= Magnus Murray (Catholic priest) =

Magnus William ("Max") Murray (13 May 1927 - 9 January 2024) was a laicised Catholic priest, school teacher and convicted child sex offender in New Zealand. He was a prominent figure in New Zealand discussion of Catholic Church sexual abuse cases. In 2003, Murray admitted 10 charges relating to offending against four Dunedin boys between 1958 and 1972. He was jailed for five years, but served less than three. He was ordained in 1949. He taught at St Paul's High School in Dunedin until 1972. He was "removed at the first hint of a problem in 1972" and went to Australia voluntarily for therapy.
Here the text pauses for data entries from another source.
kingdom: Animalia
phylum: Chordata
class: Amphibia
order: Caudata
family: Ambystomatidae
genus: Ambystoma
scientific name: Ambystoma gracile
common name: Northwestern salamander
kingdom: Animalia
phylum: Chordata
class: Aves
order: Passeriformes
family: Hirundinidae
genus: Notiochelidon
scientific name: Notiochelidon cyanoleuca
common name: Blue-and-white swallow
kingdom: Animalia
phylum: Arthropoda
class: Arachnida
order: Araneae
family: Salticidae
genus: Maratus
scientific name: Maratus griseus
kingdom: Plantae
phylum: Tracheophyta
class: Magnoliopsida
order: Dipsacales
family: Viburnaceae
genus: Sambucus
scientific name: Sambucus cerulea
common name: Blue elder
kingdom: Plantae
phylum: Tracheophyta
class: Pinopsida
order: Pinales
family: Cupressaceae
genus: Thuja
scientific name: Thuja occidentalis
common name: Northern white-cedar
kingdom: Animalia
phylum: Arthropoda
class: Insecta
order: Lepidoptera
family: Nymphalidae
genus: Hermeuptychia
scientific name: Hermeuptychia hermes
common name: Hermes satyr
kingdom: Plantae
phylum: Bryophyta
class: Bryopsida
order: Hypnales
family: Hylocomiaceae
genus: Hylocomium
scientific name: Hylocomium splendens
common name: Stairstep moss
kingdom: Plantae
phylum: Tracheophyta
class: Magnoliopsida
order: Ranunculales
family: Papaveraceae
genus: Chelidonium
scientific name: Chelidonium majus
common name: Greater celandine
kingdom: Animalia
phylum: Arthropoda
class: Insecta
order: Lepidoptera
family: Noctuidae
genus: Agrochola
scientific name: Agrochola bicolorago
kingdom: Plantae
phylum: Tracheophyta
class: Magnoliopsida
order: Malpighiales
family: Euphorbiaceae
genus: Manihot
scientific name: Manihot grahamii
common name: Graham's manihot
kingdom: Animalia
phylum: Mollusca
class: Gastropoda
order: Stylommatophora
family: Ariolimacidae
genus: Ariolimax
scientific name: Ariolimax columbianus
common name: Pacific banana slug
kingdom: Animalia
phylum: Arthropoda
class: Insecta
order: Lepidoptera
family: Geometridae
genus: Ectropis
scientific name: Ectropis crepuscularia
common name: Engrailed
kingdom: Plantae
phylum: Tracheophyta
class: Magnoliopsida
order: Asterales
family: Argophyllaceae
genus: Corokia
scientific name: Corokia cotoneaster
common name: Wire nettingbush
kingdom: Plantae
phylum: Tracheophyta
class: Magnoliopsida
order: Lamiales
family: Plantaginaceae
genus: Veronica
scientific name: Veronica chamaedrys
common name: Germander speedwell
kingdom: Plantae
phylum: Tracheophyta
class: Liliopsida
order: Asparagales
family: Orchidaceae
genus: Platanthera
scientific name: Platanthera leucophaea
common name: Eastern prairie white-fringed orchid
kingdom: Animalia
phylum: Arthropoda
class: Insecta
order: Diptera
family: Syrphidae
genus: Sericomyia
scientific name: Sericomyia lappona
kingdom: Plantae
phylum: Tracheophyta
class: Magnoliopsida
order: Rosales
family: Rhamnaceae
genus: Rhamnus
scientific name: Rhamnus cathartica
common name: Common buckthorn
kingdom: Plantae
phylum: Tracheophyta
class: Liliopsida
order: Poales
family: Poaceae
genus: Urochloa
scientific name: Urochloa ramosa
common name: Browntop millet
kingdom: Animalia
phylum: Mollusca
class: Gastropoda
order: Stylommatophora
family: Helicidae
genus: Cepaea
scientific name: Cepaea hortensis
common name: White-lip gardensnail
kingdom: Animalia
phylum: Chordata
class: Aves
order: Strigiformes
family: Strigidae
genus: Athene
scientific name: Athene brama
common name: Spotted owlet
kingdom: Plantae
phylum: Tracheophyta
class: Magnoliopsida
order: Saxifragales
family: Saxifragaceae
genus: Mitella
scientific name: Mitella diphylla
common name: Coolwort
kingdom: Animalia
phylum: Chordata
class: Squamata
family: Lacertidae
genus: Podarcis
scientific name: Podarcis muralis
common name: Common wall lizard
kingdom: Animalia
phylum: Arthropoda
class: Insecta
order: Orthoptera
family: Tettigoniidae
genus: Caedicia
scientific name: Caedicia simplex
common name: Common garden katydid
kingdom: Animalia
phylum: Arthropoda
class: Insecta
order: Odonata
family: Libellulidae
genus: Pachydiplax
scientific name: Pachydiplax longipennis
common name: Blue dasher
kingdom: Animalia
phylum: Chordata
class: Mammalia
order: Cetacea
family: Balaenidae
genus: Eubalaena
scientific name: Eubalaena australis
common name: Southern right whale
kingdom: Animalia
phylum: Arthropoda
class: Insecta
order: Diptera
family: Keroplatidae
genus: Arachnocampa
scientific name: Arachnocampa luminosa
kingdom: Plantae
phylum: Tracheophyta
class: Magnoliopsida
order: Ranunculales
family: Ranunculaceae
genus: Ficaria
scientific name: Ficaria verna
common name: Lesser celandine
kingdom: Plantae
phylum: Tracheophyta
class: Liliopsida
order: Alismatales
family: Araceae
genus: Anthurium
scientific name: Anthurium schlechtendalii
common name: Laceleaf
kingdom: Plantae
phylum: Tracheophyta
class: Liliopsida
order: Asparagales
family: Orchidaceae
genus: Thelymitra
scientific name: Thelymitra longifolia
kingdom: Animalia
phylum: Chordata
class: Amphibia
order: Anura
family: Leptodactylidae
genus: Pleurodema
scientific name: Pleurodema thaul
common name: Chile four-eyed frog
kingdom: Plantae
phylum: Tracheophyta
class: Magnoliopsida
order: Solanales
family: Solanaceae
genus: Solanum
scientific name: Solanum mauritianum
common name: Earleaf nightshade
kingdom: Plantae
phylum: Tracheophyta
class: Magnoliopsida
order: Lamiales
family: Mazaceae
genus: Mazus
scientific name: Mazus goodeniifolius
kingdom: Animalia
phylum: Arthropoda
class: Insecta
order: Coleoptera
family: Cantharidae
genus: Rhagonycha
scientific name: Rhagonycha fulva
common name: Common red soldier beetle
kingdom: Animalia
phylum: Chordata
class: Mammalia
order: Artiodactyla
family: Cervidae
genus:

He had been stationed at St Bernadette's Church, in St Clair and later at St Mary's Church, in Mosgiel. Following his removal to Australia, he served as a priest in Woollahra parish, in Sydney. He returned to New Zealand in 1976 and worked briefly in Te Atatū, Te Puke, Mt Maunganui, Tauranga and Kaikohe, then six years as a parish priest in Waihi followed by four years in Ngāruawāhia before retiring in 1990. He lived in a rest home where he was being treated for dementia. He was laicised in 2019. There had been criticism of the 15-year delay in that process. Murray was from Gore. Magnus William Murray died on 9 January 2024.